Este bairro mudou ao fim de 30 anos, ao ponto de ter sido elevado a uma categoria superior, e agora estamos em dificuldades porque os impostos aumentaram significativamente, antes era de categoria 5, agora é de categoria 3 e, portanto, não podemos mantê-lo. O que é que fazemos? Entregamo-lo à diocese ou mudamos de bairro para trabalhar? Temos de refletir sobre estas questões.

Quantos padres há na ordem?

-Somos 147 sacerdotes, 7 diáconos, 5 consagrados solenes, uma vintena de teólogos de primeira profissão, além de noviços e aspirantes, na sua maioria do México e do Brasil.

Na Argentina existe uma grande devoção a São Caetano como padroeiro do pão e do trabalho, porquê?

-É uma devoção que nasceu quase espontaneamente graças à Mamã Antula. Foi ela quem a levou para o convento onde começaram. Construíram ali uma capela e era o lugar onde chegava o comboio que vinha do interior do país para Buenos Aires e, quando as pessoas desciam do comboio, pensavam que iam encontrar trabalho e ali estava a estátua de San Cayetano. Deus usa meios impensáveis.

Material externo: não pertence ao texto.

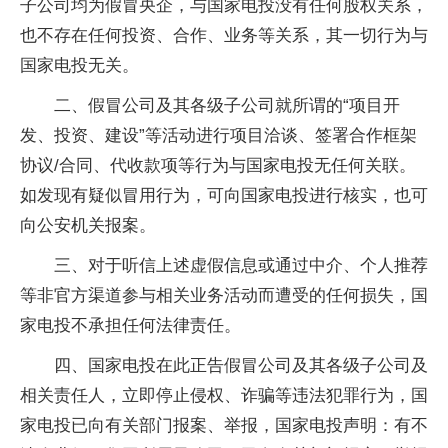
子公司均为假冒央企，与国家电投没有任何股权关系，
也不存在任何投资、合作、业务等关系，其一切行为与
国家电投无关。
二、假冒公司及其各级子公司就所谓的“项目开
发、投资、建设”等活动进行项目洽谈、签署合作框架
协议/合同、代收款项等行为与国家电投无任何关联。
如发现有疑似冒用行为，可向国家电投进行核实，也可
向公安机关报案。
三、对于听信上述虚假信息或通过中介、个人推荐
等非官方渠道参与相关业务活动而遭受的任何损失，国
家电投不承担任何法律责任。
四、国家电投在此正告假冒公司及其各级子公司及
相关责任人，立即停止侵权、诈骗等违法犯罪行为，国
家电投已向有关部门报案、举报，国家电投声明：有不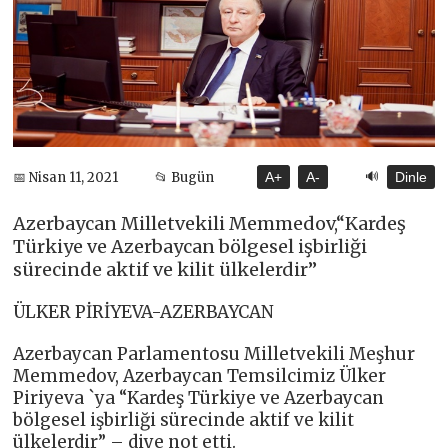
🔊
📅 Nisan 11, 2021
📂 Bugün
A+
A-
Dinle
Azerbaycan Milletvekili Memmedov,“Kardeş
Türkiye ve Azerbaycan bölgesel işbirliği
sürecinde aktif ve kilit ülkelerdir”
ÜLKER PİRİYEVA-AZERBAYCAN
Azerbaycan Parlamentosu Milletvekili Meşhur
Memmedov, Azerbaycan Temsilcimiz Ülker
Piriyeva `ya “Kardeş Türkiye ve Azerbaycan
bölgesel işbirliği sürecinde aktif ve kilit
ülkelerdir” – diye not etti.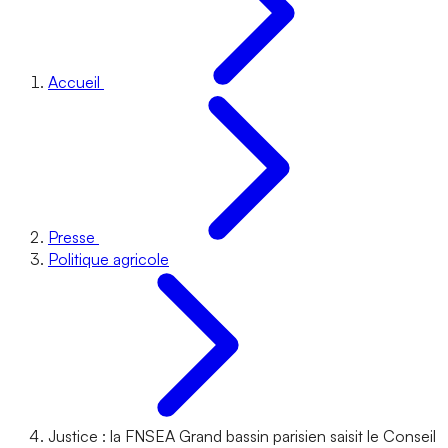
Accueil
Presse
Politique agricole
Justice : la FNSEA Grand bassin parisien saisit le Conseil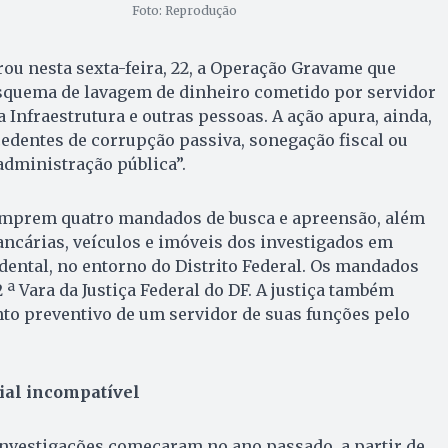
Foto: Reprodução
grou nesta sexta-feira, 22, a Operação Gravame que
squema de lavagem de dinheiro cometido por servidor
 Infraestrutura e outras pessoas. A ação apura, ainda,
edentes de corrupção passiva, sonegação fiscal ou
administração pública”.
cumprem quatro mandados de busca e apreensão, além
ancárias, veículos e imóveis dos investigados em
idental, no entorno do Distrito Federal. Os mandados
ª Vara da Justiça Federal do DF. A justiça também
to preventivo de um servidor de suas funções pelo
ial incompatível
investigações começaram no ano passado, a partir de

Houve dificuldades especiais nalguns países?

-Tivemos uma presença maravilhosa em alguns países que tivemos de deixar por causa da guerra ou porque não podíamos chegar lá, na Ásia, no Cáucaso, na Arménia, em África. Mas agora estamos a receber convites desses lugares e a escutar a voz do Espírito, porque alguns irmãos sentem o desejo de ir a outras culturas e estão a abrir os seus corações. De facto, estamos no Ocidente, mas não na Ásia ou em África. E provavelmente teremos um ramo missionário 'ad gentes', como foi dito no Concílio Vaticano II. Estamos em discernimento. Embora aqui na Europa tenhamos necessidade de re-evangelizar, a voz do Espírito não se cansa e abre novas portas.